• **SUPPLIED RECORDS**:
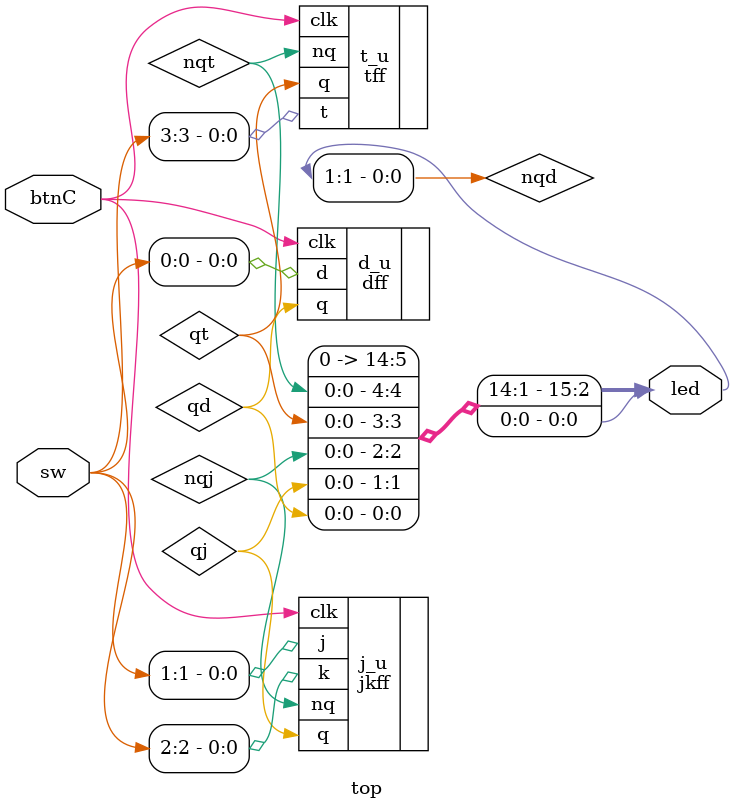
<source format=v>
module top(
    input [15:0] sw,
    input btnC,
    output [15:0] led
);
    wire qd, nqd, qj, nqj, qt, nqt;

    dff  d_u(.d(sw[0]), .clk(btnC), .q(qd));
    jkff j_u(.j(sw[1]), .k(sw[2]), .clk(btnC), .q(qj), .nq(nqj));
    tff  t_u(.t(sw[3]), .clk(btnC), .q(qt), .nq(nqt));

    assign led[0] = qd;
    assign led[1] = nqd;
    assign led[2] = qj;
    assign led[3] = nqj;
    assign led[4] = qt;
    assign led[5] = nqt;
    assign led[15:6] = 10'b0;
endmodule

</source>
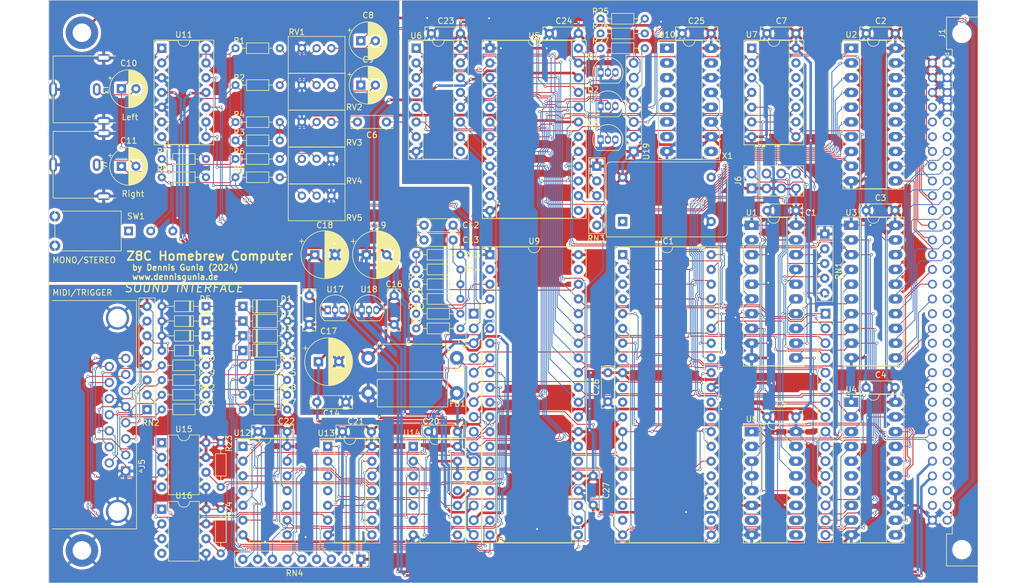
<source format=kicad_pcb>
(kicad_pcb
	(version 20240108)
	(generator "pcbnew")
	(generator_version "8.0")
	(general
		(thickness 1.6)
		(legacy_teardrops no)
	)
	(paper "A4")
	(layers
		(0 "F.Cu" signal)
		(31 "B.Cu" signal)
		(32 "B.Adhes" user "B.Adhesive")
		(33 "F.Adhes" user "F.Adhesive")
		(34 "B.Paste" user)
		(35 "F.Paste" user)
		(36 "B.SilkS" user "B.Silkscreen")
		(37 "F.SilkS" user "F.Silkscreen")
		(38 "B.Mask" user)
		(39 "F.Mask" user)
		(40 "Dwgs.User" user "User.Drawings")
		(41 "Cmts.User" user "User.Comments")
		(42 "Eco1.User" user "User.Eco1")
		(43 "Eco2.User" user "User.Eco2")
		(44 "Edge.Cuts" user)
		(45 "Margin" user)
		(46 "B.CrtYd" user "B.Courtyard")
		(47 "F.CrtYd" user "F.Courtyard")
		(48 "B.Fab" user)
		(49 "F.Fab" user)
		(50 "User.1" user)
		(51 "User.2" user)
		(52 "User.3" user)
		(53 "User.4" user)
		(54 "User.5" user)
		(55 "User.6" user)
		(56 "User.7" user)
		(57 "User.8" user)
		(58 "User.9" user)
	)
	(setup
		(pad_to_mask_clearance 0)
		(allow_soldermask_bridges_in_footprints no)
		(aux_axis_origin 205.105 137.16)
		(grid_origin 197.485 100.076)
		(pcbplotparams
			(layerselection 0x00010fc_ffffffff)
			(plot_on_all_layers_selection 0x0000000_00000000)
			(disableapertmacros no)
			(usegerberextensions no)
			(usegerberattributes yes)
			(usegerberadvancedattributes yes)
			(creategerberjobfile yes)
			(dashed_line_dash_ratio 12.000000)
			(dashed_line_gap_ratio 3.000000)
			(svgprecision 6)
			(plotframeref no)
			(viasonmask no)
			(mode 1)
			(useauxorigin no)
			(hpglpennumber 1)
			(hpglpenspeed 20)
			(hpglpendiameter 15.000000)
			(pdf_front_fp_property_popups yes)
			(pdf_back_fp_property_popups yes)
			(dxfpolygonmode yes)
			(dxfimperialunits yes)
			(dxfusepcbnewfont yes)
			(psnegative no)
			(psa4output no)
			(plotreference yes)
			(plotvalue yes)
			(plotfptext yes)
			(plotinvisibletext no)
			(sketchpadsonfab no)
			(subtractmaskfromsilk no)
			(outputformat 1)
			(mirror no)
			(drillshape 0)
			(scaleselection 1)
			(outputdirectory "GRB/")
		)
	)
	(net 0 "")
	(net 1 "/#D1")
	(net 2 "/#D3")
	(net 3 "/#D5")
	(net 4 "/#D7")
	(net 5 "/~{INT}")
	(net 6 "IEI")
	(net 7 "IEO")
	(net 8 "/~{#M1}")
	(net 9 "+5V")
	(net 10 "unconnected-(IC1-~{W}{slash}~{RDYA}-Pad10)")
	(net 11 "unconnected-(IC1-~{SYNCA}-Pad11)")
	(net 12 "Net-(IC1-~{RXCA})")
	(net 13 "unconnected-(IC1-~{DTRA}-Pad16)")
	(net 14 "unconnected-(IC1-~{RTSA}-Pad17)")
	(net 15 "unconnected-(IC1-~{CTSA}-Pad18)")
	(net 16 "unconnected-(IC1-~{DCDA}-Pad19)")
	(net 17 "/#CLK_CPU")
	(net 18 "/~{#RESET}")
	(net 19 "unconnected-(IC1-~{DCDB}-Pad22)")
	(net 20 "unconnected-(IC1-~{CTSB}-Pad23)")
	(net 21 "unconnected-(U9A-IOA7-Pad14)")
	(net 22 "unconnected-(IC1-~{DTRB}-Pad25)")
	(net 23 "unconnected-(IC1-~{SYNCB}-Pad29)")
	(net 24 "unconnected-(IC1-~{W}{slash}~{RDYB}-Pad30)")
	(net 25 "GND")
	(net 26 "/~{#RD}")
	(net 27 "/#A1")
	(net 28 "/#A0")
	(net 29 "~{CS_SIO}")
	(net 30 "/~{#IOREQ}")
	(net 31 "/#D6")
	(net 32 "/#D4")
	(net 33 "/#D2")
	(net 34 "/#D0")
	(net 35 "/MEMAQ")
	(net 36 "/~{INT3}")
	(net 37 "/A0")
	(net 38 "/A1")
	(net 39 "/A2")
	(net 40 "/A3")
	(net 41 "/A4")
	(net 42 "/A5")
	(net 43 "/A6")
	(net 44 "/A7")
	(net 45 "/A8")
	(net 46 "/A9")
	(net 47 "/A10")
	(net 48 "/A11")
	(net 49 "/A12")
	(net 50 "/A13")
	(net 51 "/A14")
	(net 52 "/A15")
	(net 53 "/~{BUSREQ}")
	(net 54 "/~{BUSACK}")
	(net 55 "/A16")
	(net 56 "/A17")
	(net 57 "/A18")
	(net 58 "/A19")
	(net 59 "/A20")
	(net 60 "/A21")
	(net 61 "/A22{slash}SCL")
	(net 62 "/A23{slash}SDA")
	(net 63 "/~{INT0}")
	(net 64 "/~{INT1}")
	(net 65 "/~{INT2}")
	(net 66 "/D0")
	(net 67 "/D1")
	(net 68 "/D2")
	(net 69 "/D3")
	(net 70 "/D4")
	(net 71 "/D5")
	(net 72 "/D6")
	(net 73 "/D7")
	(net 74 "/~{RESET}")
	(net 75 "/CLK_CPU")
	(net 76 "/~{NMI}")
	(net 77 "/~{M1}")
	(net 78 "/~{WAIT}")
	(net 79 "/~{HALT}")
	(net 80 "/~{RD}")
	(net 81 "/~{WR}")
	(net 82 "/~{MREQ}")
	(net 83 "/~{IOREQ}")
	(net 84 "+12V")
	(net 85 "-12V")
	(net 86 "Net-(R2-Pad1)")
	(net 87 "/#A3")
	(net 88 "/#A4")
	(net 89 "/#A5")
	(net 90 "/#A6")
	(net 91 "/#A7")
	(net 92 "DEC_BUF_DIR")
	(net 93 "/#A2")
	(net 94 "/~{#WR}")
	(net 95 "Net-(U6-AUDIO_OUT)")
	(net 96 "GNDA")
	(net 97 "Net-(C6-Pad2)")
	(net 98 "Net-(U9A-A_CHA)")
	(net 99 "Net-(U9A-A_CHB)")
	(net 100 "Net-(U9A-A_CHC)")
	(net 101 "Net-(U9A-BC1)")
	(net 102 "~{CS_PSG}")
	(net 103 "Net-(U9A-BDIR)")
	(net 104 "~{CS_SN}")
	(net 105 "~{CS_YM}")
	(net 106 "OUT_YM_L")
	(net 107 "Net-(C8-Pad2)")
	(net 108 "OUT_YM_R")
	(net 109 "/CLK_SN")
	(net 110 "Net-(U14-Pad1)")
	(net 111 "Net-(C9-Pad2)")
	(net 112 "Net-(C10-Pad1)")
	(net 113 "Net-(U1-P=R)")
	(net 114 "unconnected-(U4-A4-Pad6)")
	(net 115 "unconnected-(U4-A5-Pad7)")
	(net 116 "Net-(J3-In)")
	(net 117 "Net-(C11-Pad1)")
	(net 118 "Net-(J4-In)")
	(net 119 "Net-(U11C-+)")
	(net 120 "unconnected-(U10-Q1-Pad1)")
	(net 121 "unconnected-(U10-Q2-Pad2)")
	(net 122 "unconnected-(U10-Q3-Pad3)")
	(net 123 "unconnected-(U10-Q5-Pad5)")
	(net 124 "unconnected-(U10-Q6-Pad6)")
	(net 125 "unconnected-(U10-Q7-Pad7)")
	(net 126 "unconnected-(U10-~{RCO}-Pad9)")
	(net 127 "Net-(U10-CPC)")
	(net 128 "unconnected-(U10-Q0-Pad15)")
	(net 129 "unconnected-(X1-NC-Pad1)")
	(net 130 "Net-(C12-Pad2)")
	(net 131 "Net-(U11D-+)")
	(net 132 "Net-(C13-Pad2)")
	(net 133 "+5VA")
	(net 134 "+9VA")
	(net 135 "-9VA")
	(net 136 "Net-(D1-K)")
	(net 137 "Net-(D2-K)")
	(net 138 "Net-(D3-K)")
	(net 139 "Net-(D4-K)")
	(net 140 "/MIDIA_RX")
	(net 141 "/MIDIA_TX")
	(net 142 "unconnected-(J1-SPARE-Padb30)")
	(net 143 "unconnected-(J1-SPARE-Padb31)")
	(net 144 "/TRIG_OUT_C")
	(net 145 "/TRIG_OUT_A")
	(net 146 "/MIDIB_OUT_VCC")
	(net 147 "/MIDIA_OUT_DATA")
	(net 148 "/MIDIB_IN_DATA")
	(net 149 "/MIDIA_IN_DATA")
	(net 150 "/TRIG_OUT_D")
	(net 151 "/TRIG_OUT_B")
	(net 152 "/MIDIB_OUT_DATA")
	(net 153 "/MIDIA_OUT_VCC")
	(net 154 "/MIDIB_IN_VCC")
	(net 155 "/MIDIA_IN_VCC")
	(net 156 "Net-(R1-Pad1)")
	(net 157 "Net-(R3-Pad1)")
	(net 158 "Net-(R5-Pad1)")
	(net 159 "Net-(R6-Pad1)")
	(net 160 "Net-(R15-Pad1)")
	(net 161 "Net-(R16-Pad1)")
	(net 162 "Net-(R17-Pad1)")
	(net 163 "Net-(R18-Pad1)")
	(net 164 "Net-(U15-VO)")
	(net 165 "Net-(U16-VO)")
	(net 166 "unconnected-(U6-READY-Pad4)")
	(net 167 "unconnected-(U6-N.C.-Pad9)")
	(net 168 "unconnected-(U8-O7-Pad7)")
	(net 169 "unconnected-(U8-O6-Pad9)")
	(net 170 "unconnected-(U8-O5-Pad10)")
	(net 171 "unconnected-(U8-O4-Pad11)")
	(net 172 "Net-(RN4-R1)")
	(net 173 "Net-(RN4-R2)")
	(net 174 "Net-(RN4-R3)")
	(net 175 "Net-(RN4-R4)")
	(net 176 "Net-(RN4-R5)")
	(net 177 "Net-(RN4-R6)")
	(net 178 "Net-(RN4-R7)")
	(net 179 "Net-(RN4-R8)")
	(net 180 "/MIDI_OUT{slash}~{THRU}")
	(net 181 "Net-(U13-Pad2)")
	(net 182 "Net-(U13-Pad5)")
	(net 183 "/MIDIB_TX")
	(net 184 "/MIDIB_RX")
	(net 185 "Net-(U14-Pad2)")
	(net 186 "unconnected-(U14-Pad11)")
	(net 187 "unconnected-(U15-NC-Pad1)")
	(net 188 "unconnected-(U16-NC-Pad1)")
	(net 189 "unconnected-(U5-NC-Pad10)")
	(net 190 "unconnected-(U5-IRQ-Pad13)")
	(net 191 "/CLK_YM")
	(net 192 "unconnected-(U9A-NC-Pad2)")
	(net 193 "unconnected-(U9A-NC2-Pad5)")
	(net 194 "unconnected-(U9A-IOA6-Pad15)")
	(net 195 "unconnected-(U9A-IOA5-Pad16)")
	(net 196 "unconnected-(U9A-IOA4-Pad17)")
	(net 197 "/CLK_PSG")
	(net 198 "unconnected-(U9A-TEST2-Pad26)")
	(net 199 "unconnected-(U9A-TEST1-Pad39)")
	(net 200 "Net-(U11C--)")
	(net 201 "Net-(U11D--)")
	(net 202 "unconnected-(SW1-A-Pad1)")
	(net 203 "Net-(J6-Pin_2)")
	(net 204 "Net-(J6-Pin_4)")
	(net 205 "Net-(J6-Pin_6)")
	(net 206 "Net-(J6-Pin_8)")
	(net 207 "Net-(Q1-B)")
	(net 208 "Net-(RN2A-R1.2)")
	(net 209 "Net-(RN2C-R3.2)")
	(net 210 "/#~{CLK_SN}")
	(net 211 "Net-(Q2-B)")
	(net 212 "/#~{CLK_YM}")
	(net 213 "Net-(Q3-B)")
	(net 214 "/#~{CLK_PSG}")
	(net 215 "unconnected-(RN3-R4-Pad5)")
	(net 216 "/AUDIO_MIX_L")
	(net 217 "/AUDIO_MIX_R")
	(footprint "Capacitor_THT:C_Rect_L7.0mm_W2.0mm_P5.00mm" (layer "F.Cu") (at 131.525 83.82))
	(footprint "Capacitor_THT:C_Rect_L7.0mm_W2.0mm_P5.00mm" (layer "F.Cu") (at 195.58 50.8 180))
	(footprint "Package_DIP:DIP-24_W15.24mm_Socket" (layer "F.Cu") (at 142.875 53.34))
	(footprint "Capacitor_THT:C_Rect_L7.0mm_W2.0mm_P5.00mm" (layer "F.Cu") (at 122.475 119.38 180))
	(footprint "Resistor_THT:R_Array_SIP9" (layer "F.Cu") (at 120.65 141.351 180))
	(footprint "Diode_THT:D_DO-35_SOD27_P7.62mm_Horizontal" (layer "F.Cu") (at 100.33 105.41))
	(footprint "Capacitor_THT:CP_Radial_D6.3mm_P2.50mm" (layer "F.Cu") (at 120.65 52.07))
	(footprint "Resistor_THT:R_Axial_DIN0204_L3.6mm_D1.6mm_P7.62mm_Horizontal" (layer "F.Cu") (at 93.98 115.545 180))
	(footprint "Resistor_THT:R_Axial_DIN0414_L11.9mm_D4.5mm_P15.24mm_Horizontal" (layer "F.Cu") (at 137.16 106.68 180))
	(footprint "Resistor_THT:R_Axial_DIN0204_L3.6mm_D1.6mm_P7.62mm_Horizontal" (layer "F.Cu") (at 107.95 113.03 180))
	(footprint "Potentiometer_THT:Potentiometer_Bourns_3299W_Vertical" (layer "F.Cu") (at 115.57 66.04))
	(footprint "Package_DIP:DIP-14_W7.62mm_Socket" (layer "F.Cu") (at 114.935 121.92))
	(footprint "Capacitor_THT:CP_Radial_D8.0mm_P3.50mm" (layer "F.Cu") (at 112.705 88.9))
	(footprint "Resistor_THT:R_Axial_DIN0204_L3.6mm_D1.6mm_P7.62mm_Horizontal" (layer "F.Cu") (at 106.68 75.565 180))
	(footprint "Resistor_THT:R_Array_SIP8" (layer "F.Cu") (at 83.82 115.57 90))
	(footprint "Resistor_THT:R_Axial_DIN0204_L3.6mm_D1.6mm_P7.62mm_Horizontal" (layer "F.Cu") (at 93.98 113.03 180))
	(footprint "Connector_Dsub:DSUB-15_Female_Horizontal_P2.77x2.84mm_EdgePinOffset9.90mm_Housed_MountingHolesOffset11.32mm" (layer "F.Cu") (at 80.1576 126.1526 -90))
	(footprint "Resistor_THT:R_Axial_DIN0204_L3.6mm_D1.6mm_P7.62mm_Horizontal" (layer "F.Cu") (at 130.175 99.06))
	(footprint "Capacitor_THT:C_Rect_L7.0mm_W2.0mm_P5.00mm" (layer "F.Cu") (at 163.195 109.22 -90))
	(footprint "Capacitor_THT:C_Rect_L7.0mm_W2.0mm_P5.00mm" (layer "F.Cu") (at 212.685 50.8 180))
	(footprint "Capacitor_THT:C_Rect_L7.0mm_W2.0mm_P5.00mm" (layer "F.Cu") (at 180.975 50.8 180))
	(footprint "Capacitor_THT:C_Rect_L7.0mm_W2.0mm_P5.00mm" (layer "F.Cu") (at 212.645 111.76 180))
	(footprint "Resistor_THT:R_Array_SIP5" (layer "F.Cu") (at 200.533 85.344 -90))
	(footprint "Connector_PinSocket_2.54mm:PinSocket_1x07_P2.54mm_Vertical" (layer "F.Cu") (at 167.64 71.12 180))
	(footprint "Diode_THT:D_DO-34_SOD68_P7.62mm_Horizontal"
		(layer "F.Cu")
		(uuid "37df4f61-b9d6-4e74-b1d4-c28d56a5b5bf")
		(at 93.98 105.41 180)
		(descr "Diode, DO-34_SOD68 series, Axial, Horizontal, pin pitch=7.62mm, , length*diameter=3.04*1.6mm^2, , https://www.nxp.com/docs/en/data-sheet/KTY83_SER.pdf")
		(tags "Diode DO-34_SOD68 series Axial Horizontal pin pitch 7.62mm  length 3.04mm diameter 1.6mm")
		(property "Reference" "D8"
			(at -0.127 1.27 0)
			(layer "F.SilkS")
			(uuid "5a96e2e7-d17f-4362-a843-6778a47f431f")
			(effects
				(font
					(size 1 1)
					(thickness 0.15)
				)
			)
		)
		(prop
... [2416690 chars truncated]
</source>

• **TASK TO COMPLETE**: Write out every line of the data that holds the word "slash".

• **RESULT FOR THIS TASK**:
	(net 10 "unconnected-(IC1-~{W}{slash}~{RDYA}-Pad10)")
	(net 24 "unconnected-(IC1-~{W}{slash}~{RDYB}-Pad30)")
	(net 61 "/A22{slash}SCL")
	(net 62 "/A23{slash}SDA")
	(net 180 "/MIDI_OUT{slash}~{THRU}")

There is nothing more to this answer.